Thursday, October 30, 2014

Just Intonation App / Compilation!

Thought you might be interested in a simple program I wrote (back in '09...) for calculating Just Intonation scales based on overtones. The link is here: http://www.joemariglio.com/winter09_10/scale_calc_browser/
In case you want the non-browser version: OSX WIN LNX
It offers a geometric way of constructing scales that line up with user-select-able equal divisions of the octave. Super basic, but possibly helpful?

KEYBOARD COMMANDS:
"+" - increase number of vertical bars (tones equal temperament)
"-" - reset number of vertical bars to 2
"c" - clear scale buffer
"r" - return scale buffer, printing to file named with date and time, located in app directory (file io won't work in browser version)

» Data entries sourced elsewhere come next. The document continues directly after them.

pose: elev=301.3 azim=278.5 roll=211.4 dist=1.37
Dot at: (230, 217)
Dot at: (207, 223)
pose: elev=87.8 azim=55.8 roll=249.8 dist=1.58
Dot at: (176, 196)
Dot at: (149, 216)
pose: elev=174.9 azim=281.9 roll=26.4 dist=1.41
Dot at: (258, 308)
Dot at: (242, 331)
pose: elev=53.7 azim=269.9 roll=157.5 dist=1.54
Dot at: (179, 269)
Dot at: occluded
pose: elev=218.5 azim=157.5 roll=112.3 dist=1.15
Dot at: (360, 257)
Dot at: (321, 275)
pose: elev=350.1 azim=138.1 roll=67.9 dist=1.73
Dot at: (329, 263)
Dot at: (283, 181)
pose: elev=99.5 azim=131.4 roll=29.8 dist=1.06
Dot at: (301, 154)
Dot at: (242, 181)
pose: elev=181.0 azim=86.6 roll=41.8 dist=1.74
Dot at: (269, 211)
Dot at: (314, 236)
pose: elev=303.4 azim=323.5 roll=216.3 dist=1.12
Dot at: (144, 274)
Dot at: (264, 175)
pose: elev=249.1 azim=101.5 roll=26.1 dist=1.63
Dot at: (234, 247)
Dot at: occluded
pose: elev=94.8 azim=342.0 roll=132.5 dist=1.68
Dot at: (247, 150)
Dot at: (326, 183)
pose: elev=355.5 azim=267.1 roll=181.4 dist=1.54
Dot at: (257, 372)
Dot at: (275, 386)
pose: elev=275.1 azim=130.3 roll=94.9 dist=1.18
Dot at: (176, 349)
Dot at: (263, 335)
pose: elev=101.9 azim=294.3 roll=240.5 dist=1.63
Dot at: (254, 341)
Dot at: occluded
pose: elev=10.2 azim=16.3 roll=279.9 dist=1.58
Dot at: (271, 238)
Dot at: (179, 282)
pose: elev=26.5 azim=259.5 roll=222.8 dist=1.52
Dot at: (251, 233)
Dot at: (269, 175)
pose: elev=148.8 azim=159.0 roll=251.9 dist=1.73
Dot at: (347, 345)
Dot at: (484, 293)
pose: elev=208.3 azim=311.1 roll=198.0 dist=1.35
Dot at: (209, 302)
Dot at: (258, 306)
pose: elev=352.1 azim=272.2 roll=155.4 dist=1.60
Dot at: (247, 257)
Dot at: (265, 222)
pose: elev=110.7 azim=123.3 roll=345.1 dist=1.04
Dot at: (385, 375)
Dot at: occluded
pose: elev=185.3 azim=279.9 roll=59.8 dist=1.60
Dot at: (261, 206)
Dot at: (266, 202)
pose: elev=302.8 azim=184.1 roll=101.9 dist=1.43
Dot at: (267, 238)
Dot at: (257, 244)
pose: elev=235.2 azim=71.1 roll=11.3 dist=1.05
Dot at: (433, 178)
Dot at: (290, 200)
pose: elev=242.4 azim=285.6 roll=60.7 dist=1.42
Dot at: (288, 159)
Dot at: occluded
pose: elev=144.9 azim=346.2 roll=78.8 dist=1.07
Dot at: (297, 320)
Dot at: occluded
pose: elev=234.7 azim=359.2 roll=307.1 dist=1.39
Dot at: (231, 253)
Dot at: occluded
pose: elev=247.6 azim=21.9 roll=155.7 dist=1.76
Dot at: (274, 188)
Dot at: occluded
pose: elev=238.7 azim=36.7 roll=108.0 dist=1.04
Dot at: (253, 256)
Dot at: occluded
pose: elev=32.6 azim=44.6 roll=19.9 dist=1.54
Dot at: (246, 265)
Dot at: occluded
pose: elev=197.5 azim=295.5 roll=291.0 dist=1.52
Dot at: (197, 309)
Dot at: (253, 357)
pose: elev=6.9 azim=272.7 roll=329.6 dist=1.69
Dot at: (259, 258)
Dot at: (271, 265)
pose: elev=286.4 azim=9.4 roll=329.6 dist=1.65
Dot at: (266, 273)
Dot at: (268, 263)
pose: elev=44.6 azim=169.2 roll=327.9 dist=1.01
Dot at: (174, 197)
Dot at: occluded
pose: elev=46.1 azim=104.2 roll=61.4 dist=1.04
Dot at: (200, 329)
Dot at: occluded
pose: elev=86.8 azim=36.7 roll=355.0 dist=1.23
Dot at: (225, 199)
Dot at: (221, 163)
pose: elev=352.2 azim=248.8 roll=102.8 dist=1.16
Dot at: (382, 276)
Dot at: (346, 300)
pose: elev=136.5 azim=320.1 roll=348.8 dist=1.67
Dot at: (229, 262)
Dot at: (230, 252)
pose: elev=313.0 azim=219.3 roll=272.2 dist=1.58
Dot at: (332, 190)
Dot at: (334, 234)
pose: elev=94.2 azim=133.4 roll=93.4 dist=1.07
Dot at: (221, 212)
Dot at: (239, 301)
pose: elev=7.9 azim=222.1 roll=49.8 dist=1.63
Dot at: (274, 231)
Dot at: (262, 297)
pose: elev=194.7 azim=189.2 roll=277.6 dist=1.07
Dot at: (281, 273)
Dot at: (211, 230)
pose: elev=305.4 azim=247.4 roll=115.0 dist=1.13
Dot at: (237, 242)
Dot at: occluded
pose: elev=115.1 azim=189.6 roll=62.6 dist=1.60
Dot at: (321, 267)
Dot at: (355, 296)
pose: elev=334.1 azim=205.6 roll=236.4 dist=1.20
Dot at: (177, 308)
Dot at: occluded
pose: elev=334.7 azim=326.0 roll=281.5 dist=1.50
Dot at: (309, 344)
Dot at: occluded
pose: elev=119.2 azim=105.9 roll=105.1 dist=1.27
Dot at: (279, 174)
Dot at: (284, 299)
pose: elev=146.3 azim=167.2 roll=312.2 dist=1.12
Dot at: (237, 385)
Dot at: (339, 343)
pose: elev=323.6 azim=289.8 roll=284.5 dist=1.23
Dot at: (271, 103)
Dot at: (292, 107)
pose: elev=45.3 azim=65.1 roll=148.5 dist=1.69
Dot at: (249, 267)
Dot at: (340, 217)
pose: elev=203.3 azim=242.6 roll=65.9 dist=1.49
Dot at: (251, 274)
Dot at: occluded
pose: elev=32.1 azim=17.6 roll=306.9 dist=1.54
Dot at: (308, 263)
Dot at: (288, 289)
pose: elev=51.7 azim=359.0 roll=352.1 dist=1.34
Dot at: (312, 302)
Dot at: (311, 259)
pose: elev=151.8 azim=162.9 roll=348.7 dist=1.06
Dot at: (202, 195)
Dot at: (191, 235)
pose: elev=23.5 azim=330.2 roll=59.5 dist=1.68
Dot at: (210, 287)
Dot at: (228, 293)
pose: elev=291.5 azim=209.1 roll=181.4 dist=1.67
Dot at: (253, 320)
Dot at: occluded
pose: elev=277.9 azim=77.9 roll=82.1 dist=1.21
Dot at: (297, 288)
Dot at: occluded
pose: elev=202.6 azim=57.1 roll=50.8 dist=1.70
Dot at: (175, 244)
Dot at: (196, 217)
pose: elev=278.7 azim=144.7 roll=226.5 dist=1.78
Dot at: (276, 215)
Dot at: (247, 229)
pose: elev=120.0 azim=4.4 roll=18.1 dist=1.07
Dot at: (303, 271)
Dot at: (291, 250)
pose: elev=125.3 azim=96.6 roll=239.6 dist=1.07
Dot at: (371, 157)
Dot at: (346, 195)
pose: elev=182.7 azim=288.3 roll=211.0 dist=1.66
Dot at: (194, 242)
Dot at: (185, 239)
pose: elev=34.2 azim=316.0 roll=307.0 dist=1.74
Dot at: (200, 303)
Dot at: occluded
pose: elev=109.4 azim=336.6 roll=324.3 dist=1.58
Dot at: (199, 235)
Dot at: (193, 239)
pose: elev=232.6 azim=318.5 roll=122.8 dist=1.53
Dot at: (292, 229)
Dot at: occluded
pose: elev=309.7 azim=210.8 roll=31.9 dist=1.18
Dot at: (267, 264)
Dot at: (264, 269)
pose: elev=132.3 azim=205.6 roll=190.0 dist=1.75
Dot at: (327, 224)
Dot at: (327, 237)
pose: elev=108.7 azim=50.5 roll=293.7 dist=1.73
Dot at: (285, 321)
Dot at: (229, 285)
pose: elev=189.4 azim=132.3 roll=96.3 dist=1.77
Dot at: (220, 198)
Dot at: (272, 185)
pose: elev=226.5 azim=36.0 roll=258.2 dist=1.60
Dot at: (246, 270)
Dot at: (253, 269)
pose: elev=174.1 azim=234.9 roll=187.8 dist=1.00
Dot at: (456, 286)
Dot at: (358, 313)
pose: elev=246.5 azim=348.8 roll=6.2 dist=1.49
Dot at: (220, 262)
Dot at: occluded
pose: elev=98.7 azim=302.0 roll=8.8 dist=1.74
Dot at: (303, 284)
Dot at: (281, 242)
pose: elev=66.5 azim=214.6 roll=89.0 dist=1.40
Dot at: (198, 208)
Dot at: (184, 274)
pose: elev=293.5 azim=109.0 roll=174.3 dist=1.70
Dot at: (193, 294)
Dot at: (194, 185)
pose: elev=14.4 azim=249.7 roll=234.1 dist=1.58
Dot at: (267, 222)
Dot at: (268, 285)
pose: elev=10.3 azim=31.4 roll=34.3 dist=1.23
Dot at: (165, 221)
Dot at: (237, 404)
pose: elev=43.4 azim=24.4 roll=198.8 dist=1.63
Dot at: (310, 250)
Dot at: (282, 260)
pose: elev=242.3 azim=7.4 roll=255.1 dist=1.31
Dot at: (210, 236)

Another Just-Intonation related thing you might like is a compilation from the 80's, put together by a tape cassette 'zine' called Tellus, which was distributed out of a small arts collective in New York, called Harvestworks: http://www.ubu.com/sound/tellus_14.html .
This compilation features a multicultural take on Just Intonation, and even includes our friend Harry Partch!

Happy Tuning!

Tuesday, October 28, 2014

Exercise 4

Readings: Please read Chapter 4 from Miller's book.

Exercises:

1. In the Western tempered scale, if A is tuned to 440 Hz., what is the frequency of the D below it?

2. What is the frequency of the same D as in problem 1, using the Just Intoned scale in D instead of the tempered scale?

3. A major triad may be formed by the frequencies 100, 125, and 150 Hz. Another may be formed of frequencies two octaves up: 400, 500, 600. Which triad is likely to sound "sweeter"? Why?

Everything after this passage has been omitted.